+++ Given information

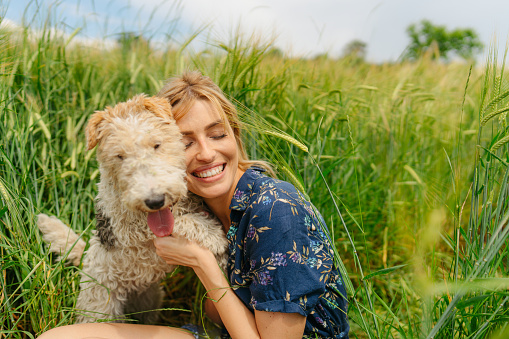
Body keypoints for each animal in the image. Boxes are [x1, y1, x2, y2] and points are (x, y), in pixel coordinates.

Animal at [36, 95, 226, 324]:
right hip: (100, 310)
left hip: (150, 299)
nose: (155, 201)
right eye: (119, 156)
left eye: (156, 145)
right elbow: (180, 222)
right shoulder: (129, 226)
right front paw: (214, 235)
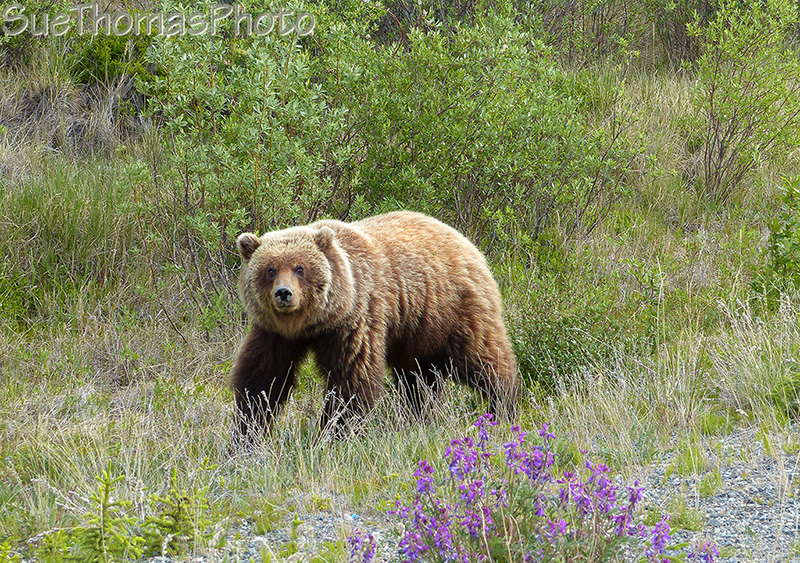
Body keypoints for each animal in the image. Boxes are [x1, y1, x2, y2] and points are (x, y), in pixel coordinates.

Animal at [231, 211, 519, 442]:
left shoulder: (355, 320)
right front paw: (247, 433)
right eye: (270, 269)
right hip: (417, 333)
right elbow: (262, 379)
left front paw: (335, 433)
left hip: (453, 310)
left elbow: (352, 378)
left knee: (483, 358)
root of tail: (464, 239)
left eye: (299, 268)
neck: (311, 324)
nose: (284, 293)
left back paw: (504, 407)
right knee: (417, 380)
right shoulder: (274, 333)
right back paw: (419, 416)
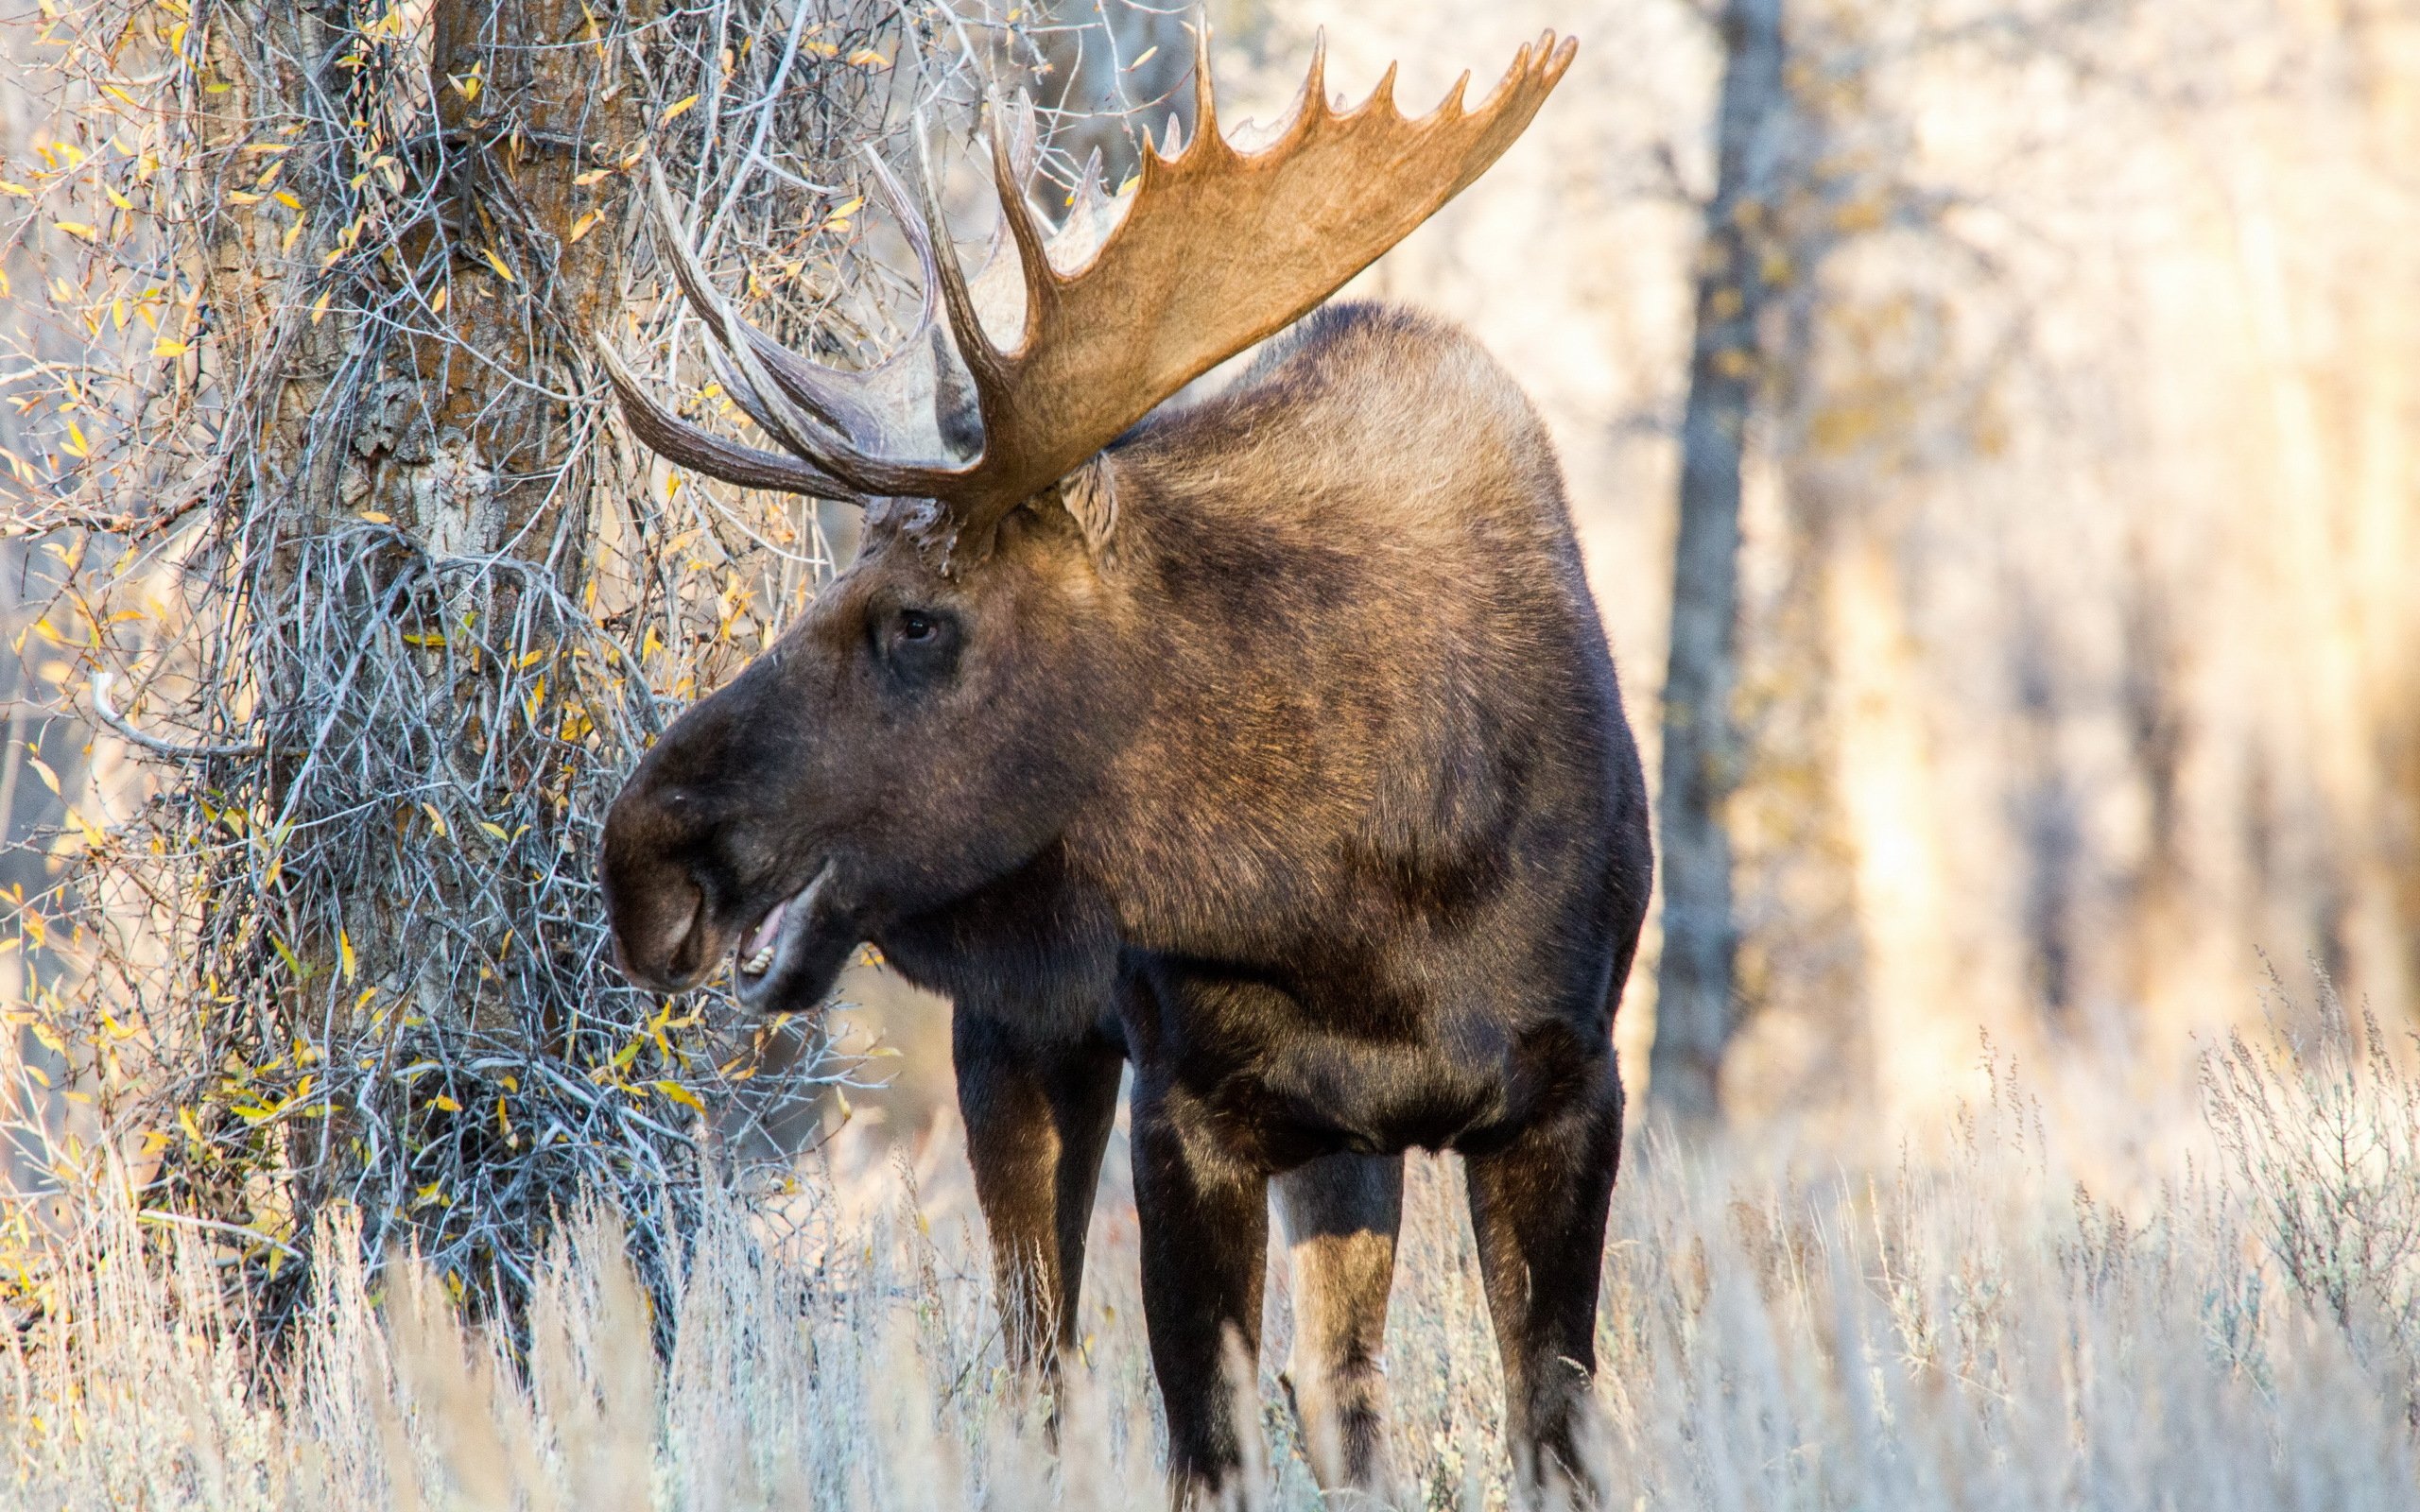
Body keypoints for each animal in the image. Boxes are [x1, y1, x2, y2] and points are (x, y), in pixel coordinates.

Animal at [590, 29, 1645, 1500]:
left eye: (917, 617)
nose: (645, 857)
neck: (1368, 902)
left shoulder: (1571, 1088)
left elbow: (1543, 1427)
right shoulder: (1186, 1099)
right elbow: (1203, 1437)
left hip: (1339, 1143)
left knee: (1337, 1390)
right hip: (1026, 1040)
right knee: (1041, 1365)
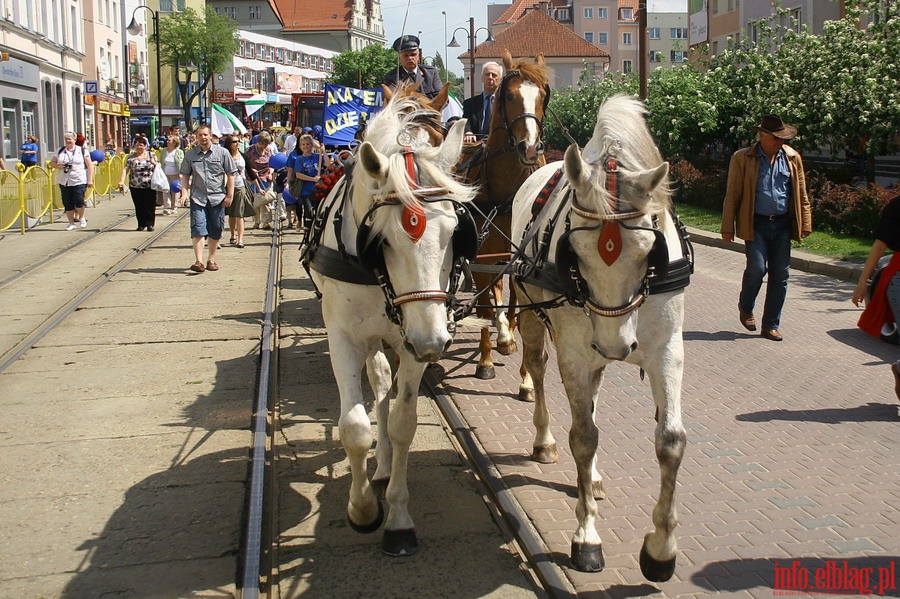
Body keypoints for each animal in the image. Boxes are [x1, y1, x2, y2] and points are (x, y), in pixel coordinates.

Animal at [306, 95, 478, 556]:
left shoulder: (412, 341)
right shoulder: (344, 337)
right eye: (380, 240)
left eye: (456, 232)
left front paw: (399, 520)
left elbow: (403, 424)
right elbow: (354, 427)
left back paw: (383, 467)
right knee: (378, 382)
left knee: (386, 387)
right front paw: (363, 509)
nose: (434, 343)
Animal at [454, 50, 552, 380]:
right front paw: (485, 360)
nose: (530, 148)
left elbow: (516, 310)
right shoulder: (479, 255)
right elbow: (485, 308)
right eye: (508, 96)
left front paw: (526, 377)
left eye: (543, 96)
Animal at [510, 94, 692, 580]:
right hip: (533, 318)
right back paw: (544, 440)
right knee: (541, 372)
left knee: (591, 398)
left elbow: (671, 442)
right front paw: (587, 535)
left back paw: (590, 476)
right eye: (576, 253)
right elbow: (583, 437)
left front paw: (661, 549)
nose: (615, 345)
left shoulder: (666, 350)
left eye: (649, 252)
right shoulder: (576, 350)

++++++

- [Work required]: Please repeat every record above exactly, leaving the pictures out.

- [Result of the task]:
Body keypoints for each animal in the image. Boxes are [x1, y1, x2, y2] and points are (x, y), in pixel coordinates.

Animal at [36, 95, 226, 324]:
right hip: (100, 310)
left hip: (150, 299)
nose: (155, 201)
right eye: (119, 156)
left eye: (156, 145)
right elbow: (180, 222)
right shoulder: (129, 226)
right front paw: (214, 235)
Body keypoints for each animal in the image. Boxes are [x1, y1, x2, y2] and points are (x, y), in pixel coordinates.

Animal at [231, 211, 519, 442]:
left shoulder: (355, 320)
right front paw: (247, 433)
right eye: (270, 269)
right hip: (417, 333)
right elbow: (262, 379)
left front paw: (335, 433)
left hip: (453, 310)
left elbow: (352, 378)
left knee: (483, 358)
root of tail: (464, 239)
left eye: (299, 268)
neck: (311, 324)
nose: (284, 293)
left back paw: (504, 407)
right knee: (417, 380)
right shoulder: (274, 333)
right back paw: (419, 416)
Body keypoints for each animal in the image. Boxes are [x1, y1, x2, y2] and points are (x, y), in pixel coordinates.

Animal at [590, 29, 1645, 1500]:
left eye: (917, 617)
nose: (645, 857)
neck: (1368, 902)
left shoulder: (1571, 1088)
left elbow: (1543, 1427)
right shoulder: (1186, 1099)
right elbow: (1203, 1437)
left hip: (1339, 1143)
left knee: (1337, 1390)
right hip: (1026, 1040)
right knee: (1041, 1365)
Body keypoints for each animal in the image. Boxes are [x1, y1, x2, y2] and points are (x, y), in pixel coordinates.

Animal at [306, 95, 478, 556]:
left shoulder: (412, 341)
right shoulder: (344, 337)
right eye: (380, 240)
left eye: (456, 232)
left front paw: (399, 520)
left elbow: (403, 424)
right elbow: (354, 427)
left back paw: (383, 467)
right knee: (378, 382)
left knee: (386, 387)
right front paw: (363, 509)
nose: (434, 343)
Animal at [454, 50, 552, 380]:
right front paw: (485, 360)
nose: (530, 148)
left elbow: (516, 310)
right shoulder: (479, 255)
right elbow: (485, 308)
right eye: (508, 96)
left front paw: (526, 377)
left eye: (543, 96)
Animal at [510, 94, 692, 580]:
right hip: (533, 318)
right back paw: (544, 440)
right knee: (541, 372)
left knee: (591, 398)
left elbow: (671, 442)
right front paw: (587, 535)
left back paw: (590, 476)
right eye: (576, 253)
right elbow: (583, 437)
left front paw: (661, 549)
nose: (615, 345)
left shoulder: (666, 350)
left eye: (649, 252)
right shoulder: (576, 350)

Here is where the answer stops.